## Exercise details
The answer must be one number: how many lines in the records below contain the string "labels".
Top of Data supplied
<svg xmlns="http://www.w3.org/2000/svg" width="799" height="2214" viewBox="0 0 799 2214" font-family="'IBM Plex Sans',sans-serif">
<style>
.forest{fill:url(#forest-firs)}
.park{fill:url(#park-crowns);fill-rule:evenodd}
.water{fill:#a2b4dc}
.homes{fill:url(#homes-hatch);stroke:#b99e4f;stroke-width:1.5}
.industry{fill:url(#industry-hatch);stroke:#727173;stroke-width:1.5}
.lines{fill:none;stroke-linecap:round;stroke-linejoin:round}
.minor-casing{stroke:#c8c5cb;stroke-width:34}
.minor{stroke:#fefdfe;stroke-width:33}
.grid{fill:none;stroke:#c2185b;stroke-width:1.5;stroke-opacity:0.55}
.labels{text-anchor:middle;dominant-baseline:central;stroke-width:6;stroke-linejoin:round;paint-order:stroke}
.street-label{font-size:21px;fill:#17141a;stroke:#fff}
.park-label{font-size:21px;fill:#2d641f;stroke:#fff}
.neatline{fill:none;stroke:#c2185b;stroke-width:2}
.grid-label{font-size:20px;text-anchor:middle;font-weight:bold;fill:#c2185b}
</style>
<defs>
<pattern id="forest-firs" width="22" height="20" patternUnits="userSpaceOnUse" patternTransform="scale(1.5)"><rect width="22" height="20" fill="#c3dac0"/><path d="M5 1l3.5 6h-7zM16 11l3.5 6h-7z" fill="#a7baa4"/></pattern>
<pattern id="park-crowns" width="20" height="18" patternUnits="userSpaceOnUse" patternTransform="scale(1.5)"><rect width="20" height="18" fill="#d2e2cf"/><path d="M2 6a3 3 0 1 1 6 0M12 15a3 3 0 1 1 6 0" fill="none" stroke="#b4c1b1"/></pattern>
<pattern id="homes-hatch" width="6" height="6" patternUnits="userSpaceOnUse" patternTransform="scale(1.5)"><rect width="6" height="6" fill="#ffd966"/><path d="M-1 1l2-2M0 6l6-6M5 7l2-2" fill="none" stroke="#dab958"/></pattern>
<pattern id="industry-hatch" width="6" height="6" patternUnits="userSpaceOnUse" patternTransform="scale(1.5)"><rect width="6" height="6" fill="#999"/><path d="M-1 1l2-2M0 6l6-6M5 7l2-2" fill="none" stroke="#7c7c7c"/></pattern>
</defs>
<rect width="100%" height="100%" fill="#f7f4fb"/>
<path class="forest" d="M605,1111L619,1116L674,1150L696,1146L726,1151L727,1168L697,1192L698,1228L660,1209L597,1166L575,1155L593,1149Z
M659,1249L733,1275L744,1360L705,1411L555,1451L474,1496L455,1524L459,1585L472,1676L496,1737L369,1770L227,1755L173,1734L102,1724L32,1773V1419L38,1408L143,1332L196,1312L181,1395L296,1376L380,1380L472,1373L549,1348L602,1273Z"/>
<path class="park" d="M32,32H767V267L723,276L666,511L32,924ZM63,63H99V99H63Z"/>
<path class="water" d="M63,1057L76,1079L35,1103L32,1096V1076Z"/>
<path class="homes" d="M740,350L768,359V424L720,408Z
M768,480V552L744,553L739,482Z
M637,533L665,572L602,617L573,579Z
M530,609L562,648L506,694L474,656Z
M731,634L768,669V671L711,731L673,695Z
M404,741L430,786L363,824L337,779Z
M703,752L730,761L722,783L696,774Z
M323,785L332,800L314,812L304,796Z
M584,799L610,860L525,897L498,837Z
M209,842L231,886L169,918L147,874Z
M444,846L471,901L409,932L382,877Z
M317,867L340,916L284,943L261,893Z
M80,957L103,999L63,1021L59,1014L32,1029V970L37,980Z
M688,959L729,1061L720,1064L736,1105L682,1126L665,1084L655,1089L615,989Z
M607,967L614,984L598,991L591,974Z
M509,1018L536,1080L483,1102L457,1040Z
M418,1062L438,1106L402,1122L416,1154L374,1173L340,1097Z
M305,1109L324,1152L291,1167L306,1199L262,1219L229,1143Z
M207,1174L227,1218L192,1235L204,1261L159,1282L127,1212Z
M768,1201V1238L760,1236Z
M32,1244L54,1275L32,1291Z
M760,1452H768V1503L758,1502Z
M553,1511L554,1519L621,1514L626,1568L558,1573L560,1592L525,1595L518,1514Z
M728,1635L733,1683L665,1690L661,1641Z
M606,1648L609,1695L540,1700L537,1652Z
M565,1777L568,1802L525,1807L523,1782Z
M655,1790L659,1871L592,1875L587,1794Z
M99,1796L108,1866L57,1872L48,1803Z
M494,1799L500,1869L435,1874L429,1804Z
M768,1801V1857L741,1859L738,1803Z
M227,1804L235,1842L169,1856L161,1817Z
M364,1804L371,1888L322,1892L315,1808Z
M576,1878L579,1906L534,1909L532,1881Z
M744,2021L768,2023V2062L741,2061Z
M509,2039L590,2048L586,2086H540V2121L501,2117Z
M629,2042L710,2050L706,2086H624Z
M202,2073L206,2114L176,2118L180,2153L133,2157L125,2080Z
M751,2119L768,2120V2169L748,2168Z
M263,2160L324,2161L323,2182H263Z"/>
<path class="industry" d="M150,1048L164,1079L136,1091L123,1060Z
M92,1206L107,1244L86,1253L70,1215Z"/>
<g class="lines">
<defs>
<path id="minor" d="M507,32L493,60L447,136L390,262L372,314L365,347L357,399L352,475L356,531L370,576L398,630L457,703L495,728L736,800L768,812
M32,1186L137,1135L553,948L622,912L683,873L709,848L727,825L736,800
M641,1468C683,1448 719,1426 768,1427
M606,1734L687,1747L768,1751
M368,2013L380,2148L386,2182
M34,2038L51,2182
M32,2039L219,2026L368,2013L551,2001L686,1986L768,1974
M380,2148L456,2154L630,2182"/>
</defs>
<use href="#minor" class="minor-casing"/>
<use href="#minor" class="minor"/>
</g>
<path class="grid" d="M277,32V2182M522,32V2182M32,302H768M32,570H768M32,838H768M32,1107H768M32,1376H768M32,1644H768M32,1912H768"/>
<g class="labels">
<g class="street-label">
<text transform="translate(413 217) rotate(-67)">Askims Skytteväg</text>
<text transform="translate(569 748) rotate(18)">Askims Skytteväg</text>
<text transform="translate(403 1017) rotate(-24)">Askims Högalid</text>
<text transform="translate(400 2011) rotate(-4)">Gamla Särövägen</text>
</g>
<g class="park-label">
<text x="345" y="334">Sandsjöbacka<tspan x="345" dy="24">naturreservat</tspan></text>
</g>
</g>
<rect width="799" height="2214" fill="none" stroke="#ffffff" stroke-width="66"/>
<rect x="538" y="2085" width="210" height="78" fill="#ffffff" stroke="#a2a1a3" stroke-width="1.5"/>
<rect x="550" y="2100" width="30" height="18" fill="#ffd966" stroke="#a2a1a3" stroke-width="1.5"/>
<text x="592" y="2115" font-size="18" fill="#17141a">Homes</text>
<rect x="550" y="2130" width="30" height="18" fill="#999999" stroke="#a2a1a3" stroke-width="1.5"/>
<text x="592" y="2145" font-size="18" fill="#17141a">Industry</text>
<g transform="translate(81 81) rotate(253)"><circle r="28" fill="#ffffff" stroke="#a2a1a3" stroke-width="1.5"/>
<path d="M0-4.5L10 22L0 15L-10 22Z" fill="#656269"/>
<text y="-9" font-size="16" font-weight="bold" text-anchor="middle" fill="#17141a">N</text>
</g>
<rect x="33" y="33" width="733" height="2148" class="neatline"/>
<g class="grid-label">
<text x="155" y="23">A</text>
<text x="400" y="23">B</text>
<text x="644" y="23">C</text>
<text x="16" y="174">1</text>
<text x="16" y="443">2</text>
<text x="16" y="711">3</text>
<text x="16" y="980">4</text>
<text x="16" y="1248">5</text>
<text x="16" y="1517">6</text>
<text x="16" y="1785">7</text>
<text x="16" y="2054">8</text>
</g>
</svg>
Bottom of Data supplied
## Answer space
2